WASHINGTON — Le président du Comité national démocrate (DNC), Ken Martin, voit son autorité de plus en plus contestée au sein de son propre parti. Depuis un an, sa gestion est critiquée pour son incapacité à redresser les finances du DNC, à publier un rapport sur les échecs de 2024 et à rassurer les militants sur la stratégie électorale.
Les tensions ont atteint un point critique la semaine dernière, lorsque Martin s’est exprimé dans l’émission Pod Save America pour se défendre contre les accusations de mauvaise gestion. Il a notamment nié les rumeurs de licenciements imminents au sein du parti, qualifiant ces allégations de « n’importe quoi ». Pourtant, selon plusieurs sources internes, la situation financière du DNC est si précaire que Martin pourrait être contraint de contracter un nouveau prêt ou de réduire les effectifs d’ici l’été.

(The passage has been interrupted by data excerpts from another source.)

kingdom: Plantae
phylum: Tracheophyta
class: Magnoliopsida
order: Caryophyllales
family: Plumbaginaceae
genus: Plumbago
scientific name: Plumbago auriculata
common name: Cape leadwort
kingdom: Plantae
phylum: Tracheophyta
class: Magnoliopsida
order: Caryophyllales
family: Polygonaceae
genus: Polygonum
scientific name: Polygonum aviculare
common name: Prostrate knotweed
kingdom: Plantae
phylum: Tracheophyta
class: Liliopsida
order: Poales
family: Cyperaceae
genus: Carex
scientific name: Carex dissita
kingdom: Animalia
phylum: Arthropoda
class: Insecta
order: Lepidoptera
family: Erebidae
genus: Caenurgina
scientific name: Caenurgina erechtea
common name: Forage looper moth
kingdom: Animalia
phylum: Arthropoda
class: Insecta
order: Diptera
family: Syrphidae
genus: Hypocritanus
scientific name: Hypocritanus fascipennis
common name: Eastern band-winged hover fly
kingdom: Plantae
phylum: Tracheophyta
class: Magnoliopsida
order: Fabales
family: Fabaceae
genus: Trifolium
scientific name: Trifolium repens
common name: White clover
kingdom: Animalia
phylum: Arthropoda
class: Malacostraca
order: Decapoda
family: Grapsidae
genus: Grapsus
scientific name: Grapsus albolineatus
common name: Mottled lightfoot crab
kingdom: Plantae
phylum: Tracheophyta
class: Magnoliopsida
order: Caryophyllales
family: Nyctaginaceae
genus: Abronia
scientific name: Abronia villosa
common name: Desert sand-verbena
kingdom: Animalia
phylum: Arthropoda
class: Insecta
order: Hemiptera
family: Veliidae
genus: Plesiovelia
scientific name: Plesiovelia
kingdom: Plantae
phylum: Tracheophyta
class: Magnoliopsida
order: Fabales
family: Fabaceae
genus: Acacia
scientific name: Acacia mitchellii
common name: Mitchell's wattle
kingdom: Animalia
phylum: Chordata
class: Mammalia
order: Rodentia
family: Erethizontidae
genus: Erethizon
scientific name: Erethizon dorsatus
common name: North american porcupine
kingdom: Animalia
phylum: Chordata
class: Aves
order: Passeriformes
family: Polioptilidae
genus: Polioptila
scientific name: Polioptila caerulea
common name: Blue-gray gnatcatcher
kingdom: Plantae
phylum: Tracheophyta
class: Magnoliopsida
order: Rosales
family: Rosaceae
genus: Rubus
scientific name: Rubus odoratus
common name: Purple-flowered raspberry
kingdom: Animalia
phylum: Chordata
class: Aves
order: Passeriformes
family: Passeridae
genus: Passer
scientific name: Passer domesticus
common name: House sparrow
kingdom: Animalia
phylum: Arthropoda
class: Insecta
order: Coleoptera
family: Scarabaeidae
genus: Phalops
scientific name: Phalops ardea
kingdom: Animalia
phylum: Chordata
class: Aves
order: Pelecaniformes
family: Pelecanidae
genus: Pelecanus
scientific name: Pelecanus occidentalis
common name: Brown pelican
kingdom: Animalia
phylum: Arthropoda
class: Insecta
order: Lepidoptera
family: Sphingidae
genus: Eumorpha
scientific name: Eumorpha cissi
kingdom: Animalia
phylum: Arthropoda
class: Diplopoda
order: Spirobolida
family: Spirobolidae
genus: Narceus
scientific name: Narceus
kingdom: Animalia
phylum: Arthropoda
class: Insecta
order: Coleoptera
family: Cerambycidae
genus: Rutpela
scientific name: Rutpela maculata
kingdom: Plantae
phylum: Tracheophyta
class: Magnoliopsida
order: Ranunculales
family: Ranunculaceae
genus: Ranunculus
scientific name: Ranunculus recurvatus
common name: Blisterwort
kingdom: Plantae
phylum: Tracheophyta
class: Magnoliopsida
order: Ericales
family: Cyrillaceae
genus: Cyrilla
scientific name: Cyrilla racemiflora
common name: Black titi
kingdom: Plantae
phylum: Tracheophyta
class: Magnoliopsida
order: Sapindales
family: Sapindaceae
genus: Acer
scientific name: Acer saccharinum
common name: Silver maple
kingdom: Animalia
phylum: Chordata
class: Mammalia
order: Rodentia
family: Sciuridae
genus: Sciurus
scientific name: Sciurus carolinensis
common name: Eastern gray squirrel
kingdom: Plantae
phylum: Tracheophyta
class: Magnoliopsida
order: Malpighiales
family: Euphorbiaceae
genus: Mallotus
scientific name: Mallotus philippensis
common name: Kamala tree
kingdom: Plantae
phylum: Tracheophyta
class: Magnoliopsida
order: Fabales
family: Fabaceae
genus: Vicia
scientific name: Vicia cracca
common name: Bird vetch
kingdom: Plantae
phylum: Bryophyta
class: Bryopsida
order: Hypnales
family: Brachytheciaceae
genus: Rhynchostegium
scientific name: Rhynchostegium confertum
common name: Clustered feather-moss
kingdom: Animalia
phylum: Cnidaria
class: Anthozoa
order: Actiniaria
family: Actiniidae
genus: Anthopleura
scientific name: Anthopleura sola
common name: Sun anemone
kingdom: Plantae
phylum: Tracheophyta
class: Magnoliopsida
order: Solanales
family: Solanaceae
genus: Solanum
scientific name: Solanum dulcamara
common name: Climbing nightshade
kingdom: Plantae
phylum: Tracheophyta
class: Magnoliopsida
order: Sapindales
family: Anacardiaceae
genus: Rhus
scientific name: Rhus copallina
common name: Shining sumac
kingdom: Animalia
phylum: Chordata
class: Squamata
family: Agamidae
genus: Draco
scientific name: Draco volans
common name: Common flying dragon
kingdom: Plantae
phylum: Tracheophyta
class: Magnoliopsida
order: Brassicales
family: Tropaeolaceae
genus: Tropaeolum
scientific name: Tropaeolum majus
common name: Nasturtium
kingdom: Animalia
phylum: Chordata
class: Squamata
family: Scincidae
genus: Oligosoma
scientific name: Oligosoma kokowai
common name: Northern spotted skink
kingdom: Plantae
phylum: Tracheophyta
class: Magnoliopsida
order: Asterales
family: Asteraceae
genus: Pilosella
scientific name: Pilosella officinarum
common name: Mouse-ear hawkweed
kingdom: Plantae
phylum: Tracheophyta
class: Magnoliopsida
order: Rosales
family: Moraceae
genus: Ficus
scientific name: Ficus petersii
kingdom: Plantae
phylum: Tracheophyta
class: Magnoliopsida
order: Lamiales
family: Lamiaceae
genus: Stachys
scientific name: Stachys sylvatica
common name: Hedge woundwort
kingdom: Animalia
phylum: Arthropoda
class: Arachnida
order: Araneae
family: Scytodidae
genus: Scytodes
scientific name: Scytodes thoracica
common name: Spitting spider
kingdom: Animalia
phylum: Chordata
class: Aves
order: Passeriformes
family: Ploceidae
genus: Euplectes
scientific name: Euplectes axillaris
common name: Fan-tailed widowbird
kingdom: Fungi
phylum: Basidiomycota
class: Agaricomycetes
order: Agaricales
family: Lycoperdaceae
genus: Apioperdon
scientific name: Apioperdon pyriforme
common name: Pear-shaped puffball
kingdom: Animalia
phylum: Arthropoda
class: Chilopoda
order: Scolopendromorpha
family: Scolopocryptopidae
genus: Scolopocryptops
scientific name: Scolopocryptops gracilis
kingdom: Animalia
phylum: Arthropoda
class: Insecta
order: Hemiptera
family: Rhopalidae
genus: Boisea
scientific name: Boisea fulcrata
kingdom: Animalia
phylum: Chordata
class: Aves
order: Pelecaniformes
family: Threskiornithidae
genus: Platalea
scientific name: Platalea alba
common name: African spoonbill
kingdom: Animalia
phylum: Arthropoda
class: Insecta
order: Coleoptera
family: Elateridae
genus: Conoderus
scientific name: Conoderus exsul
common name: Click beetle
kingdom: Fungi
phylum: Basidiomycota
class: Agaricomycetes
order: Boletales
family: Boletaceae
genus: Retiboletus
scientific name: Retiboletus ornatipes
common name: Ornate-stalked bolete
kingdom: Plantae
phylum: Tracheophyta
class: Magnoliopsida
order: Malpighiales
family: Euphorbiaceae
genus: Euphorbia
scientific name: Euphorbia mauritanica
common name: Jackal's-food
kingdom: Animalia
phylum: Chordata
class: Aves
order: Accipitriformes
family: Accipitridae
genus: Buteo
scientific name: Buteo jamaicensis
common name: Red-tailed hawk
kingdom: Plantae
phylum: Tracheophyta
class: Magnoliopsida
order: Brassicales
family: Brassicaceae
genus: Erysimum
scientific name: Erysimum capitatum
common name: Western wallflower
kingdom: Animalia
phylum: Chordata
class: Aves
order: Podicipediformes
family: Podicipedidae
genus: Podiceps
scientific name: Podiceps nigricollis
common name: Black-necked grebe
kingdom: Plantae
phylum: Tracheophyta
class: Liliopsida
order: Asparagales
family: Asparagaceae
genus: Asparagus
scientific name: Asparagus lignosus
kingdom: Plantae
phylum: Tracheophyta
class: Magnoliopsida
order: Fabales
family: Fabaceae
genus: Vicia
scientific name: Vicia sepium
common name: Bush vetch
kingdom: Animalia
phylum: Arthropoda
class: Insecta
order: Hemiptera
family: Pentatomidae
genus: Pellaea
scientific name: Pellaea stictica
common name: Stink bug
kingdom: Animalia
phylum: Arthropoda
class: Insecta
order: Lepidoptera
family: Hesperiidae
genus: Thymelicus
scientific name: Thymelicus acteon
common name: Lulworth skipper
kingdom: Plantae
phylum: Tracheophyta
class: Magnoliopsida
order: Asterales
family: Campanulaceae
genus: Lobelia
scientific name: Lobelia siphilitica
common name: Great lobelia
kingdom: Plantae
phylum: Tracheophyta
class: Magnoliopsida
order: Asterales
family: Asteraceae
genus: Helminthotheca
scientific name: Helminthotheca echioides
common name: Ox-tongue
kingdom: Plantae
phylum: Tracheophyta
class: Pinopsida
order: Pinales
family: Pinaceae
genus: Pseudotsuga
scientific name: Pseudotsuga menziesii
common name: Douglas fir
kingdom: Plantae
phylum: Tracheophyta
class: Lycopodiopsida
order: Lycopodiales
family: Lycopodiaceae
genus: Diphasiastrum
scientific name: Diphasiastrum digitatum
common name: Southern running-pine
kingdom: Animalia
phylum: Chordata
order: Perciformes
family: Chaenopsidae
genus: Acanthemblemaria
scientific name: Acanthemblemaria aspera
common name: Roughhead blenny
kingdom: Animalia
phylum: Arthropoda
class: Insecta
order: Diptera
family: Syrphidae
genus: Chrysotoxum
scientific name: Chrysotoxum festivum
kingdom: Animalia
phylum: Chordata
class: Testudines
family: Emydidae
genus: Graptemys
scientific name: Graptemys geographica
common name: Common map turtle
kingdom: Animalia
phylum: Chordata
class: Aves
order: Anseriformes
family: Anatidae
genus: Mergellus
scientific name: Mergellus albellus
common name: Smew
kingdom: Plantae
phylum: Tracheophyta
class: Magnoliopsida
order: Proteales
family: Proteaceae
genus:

Les critiques ne viennent pas seulement de l’extérieur. Des membres du DNC et des stratèges du parti ont confié à des médias que les propos défensifs de Martin lors de l’interview n’ont fait qu’aggraver la défiance envers sa direction. Certains évoquent même l’éventualité de le démettre de ses fonctions, bien que cette option ait été temporairement écartée faute de successeur crédible.
Une gestion financière sous le feu des projecteurs
Depuis 2025, le DNC dépense plus qu’il ne collecte, accumulant une dette supérieure à ses réserves de trésorerie. À titre de comparaison, le Comité national républicain (RNC) dispose d’un avantage financier écrasant, avec un ratio de sept pour un en faveur des républicains. En octobre 2024, Martin avait déjà contracté un prêt de 15 millions de dollars avant les élections en Virginie et dans le New Jersey, une décision qui avait suscité des interrogations sur la santé financière du parti.
« La plus grande faiblesse de Ken Martin, c’est son incapacité totale à gérer un budget. Placer le DNC dans une situation financière aussi critique à l’aube d’une primaire présidentielle potentiellement chaotique relève de l’irresponsabilité et de l’immaturité », a déclaré un membre du DNC sous couvert d’anonymat.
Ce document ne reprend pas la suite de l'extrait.